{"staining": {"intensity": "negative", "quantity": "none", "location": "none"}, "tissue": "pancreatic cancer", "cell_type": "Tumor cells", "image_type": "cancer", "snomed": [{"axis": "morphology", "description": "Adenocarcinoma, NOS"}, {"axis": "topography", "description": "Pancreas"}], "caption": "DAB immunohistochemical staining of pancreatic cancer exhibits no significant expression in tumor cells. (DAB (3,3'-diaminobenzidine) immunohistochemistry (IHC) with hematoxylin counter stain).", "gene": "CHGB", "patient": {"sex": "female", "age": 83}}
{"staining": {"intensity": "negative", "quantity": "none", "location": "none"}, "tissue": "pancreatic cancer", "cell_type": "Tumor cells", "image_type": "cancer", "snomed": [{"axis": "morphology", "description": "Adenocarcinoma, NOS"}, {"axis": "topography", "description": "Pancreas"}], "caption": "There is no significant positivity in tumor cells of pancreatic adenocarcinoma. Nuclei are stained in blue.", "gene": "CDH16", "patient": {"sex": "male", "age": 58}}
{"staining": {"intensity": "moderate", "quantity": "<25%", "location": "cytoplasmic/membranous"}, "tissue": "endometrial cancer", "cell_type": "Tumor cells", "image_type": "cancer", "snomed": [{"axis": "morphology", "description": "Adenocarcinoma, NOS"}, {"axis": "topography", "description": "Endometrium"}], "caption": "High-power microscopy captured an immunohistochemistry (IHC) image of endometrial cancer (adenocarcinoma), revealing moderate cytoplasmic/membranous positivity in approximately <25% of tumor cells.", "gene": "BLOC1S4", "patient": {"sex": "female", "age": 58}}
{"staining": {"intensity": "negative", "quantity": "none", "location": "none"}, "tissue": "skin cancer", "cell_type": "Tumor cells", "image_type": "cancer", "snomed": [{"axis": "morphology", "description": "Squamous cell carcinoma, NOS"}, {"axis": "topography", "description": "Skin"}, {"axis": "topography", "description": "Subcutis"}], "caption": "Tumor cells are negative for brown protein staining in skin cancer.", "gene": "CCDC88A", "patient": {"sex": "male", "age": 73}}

» What needs to be done
All of the material is to be given again exactly.

» Solution to this exercise
{"staining": {"intensity": "negative", "quantity": "none", "location": "none"}, "tissue": "pancreatic cancer", "cell_type": "Tumor cells", "image_type": "cancer", "snomed": [{"axis": "morphology", "description": "Adenocarcinoma, NOS"}, {"axis": "topography", "description": "Pancreas"}], "caption": "DAB immunohistochemical staining of pancreatic cancer exhibits no significant expression in tumor cells. (DAB (3,3'-diaminobenzidine) immunohistochemistry (IHC) with hematoxylin counter stain).", "gene": "CHGB", "patient": {"sex": "female", "age": 83}}
{"staining": {"intensity": "negative", "quantity": "none", "location": "none"}, "tissue": "pancreatic cancer", "cell_type": "Tumor cells", "image_type": "cancer", "snomed": [{"axis": "morphology", "description": "Adenocarcinoma, NOS"}, {"axis": "topography", "description": "Pancreas"}], "caption": "There is no significant positivity in tumor cells of pancreatic adenocarcinoma. Nuclei are stained in blue.", "gene": "CDH16", "patient": {"sex": "male", "age": 58}}
{"staining": {"intensity": "moderate", "quantity": "<25%", "location": "cytoplasmic/membranous"}, "tissue": "endometrial cancer", "cell_type": "Tumor cells", "image_type": "cancer", "snomed": [{"axis": "morphology", "description": "Adenocarcinoma, NOS"}, {"axis": "topography", "description": "Endometrium"}], "caption": "High-power microscopy captured an immunohistochemistry (IHC) image of endometrial cancer (adenocarcinoma), revealing moderate cytoplasmic/membranous positivity in approximately <25% of tumor cells.", "gene": "BLOC1S4", "patient": {"sex": "female", "age": 58}}
{"staining": {"intensity": "negative", "quantity": "none", "location": "none"}, "tissue": "skin cancer", "cell_type": "Tumor cells", "image_type": "cancer", "snomed": [{"axis": "morphology", "description": "Squamous cell carcinoma, NOS"}, {"axis": "topography", "description": "Skin"}, {"axis": "topography", "description": "Subcutis"}], "caption": "Tumor cells are negative for brown protein staining in skin cancer.", "gene": "CCDC88A", "patient": {"sex": "male", "age": 73}}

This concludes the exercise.